Benchmark 10-year U.S. Treasury yields were at 3.12% after hitting their highest levels since November 2018 earlier in the session as expectations of higher interest rates unnerved investors.
After a 50 basis points increase in interest rates this month by the U.S. central bank, many traders expect it to raise it by another 75 basis points at its June meeting.
“The market is focused on long-term interest rates. The higher they go, the more they’re afraid of a recession or a stagflation economy,” said Christopher Grisanti, chief equity strategist at MAI Capital Management in Cleveland.
“The fear has become so great that everything is getting sold, the proverbial throwing the baby out with the bathwater.”
The U.S. Federal Reserve can stick to half point interest rate hikes for the next two to three meetings then assess how the economy and inflation are responding before deciding whether further rises are needed, Atlanta Fed president Raphael Bostic said.

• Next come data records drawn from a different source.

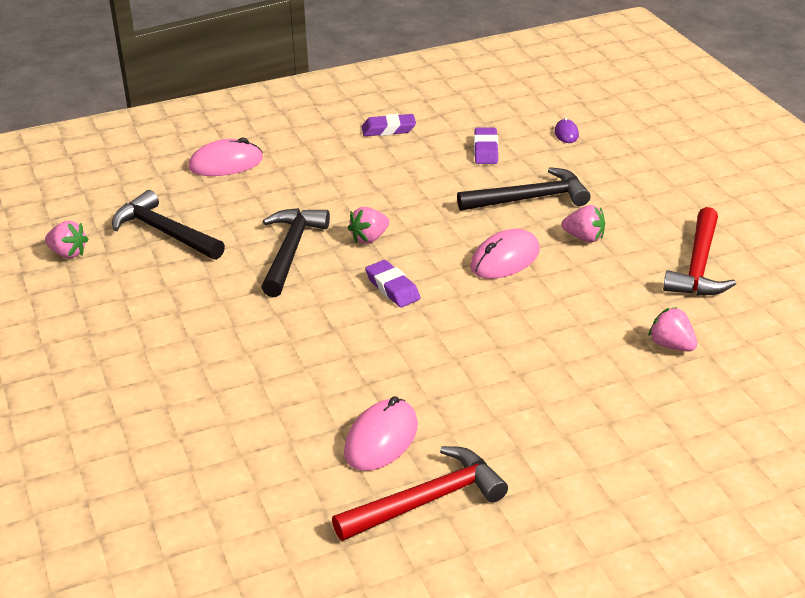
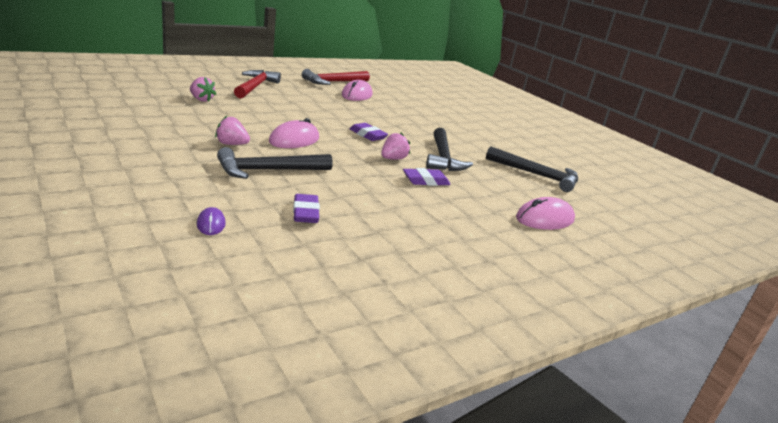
camera: 165 degrees right, 10 degrees down
pink strawberry [45,221,88,258] -> none
purple eraser [362,114,416,136] -> purple eraser moved to [403,168,450,186]
red hammer [663,207,736,295] -> red hammer moved to [234,70,281,99]

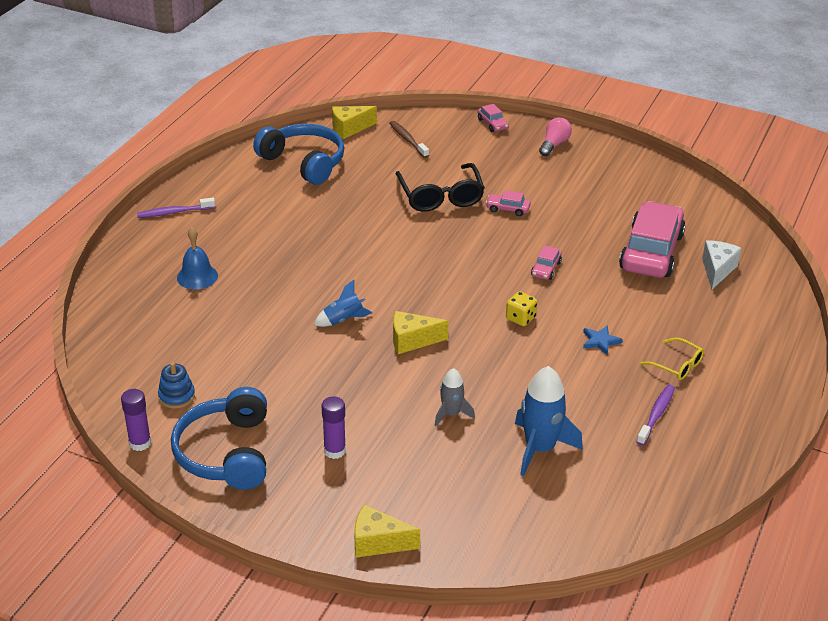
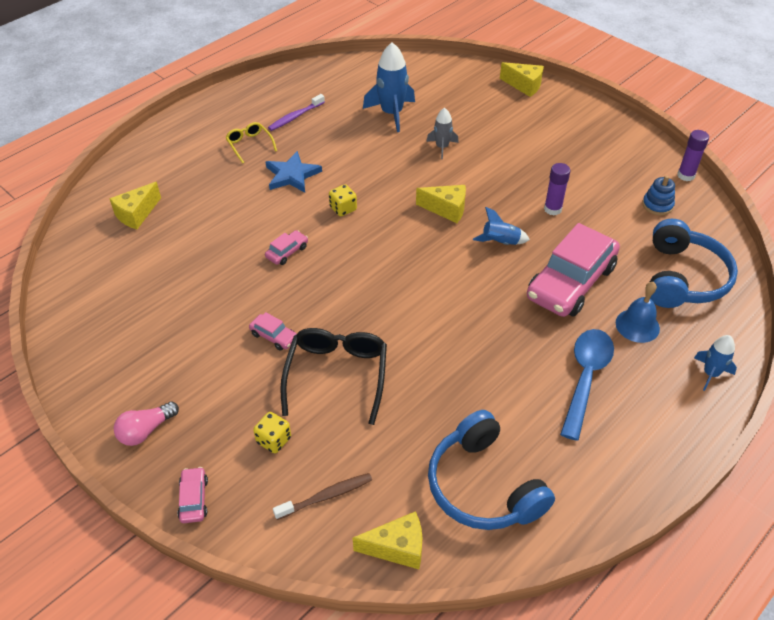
camera: 160 degrees left, 10 degrees up
purple toothbrush [137,197,215,218] -> none
blue headphones [171,387,267,490] -> blue headphones moved to [650,219,738,308]
purple glue stick [322,396,346,459] -> purple glue stick moved to [544,163,570,216]
brown toothbrush [389,121,429,158] -> brown toothbrush turned 105 degrees counterclockwise [273,473,372,520]
blue star [583,325,623,355] -> blue star [266,151,322,193], size x1.65
pink car [619,201,685,278] -> pink car moved to [527,223,620,317]
white cheese [702,240,741,289] -> yellow cheese [110,182,161,229]
none -> yellow dice [253,412,291,453]
none -> blue spoon [560,329,614,441]
none -> blue rocket [694,335,737,391]

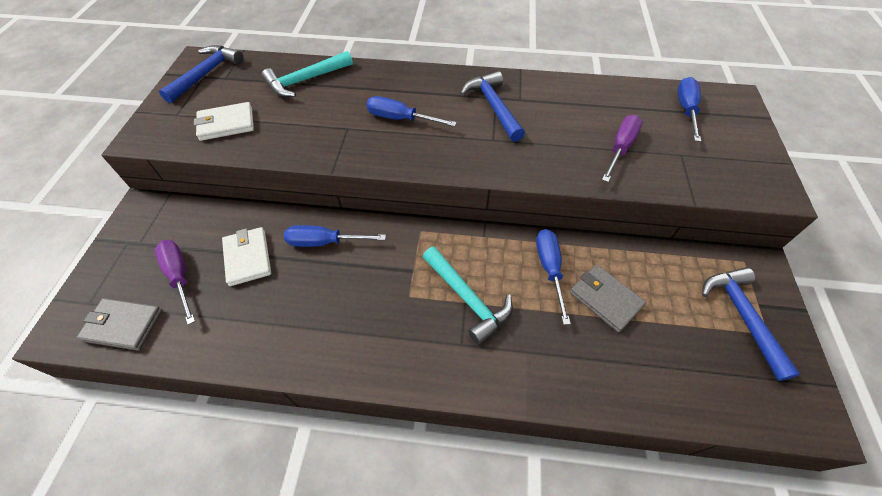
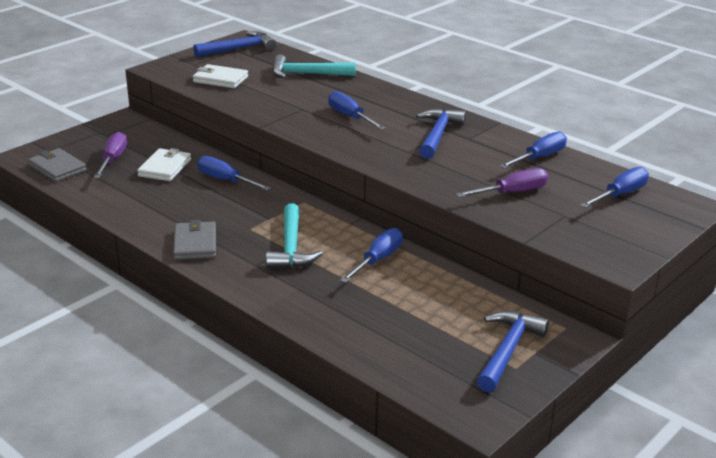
camera: 35 degrees right, 25 degrees down
grey wallet [570,265,646,333] -> grey wallet moved to [173,220,216,260]
none -> blue screwdriver [499,132,567,168]

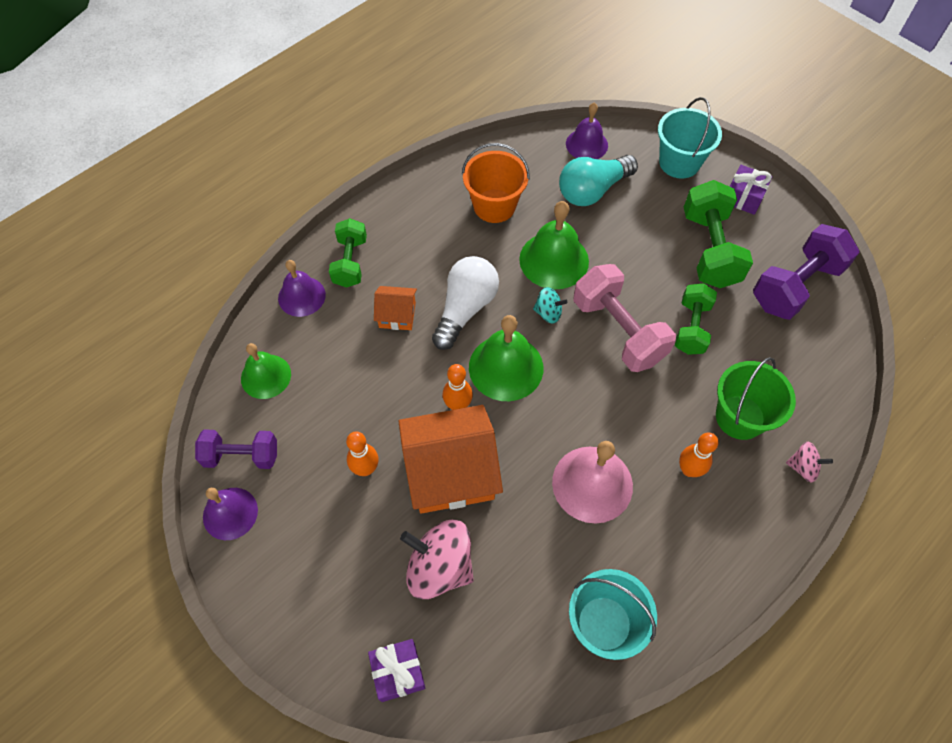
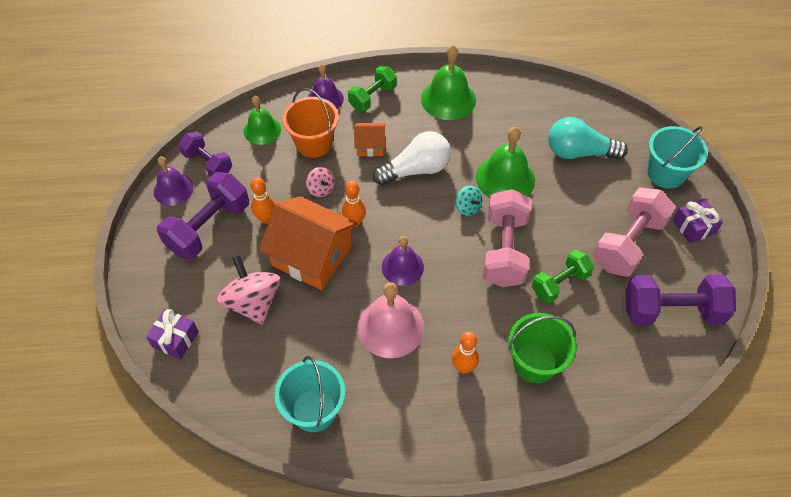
camera: 40 degrees right, 5 degrees down
orange house [374,286,417,330] -> orange house turned 45 degrees counterclockwise [354,123,385,157]
orange bucket [462,143,530,223] -> orange bucket moved to [283,88,339,158]
green bell [469,315,543,401] -> green bell moved to [421,45,476,120]
purple bell [566,103,608,159] -> purple bell moved to [382,236,424,286]
green dumbbell [684,180,753,288] -> pink dumbbell [593,188,676,277]
pink spinning top [786,442,833,483] -> pink spinning top moved to [306,167,335,197]
none -> purple dumbbell [157,172,249,260]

Investors will keep a close eye on the U.S. inflation data for April for clues on whether the price pressures are reaching a peak.
At 09:56 a.m. ET, the Dow Jones Industrial Average was down 333.72 points, or 1.01%, at 32,565.65, the S&P 500 was down 62.00 points, or 1.50%, at 4,061.34, and the Nasdaq Composite was down 238.81 points, or 1.97%, at 11,905.85.
Technology-focused growth stocks have faced the brunt of the sell-off this year as their returns and valuations are discounted more deeply when yields rise.
The tech-heavy Nasdaq notched a fifth straight weekly loss on Friday, its longest losing streak since the fourth quarter of 2012.
The S&P 500 growth index has dropped nearly 22.8% so far this year, compared to a 13.5% fall in the benchmark index .
The first-quarter earnings season is in its final stretch, and of the 434 S&P 500 companies that have reported results as of Friday, 79% have topped analysts’ estimates, according to Refinitiv.
Declining issues outnumbered advancers for a 5.92-to-1 ratio on the NYSE and a 4.82-to-1 ratio on the Nasdaq.
The S&P index recorded one new 52-week high and 53 new lows, while the Nasdaq recorded seven new highs and 685 new lows.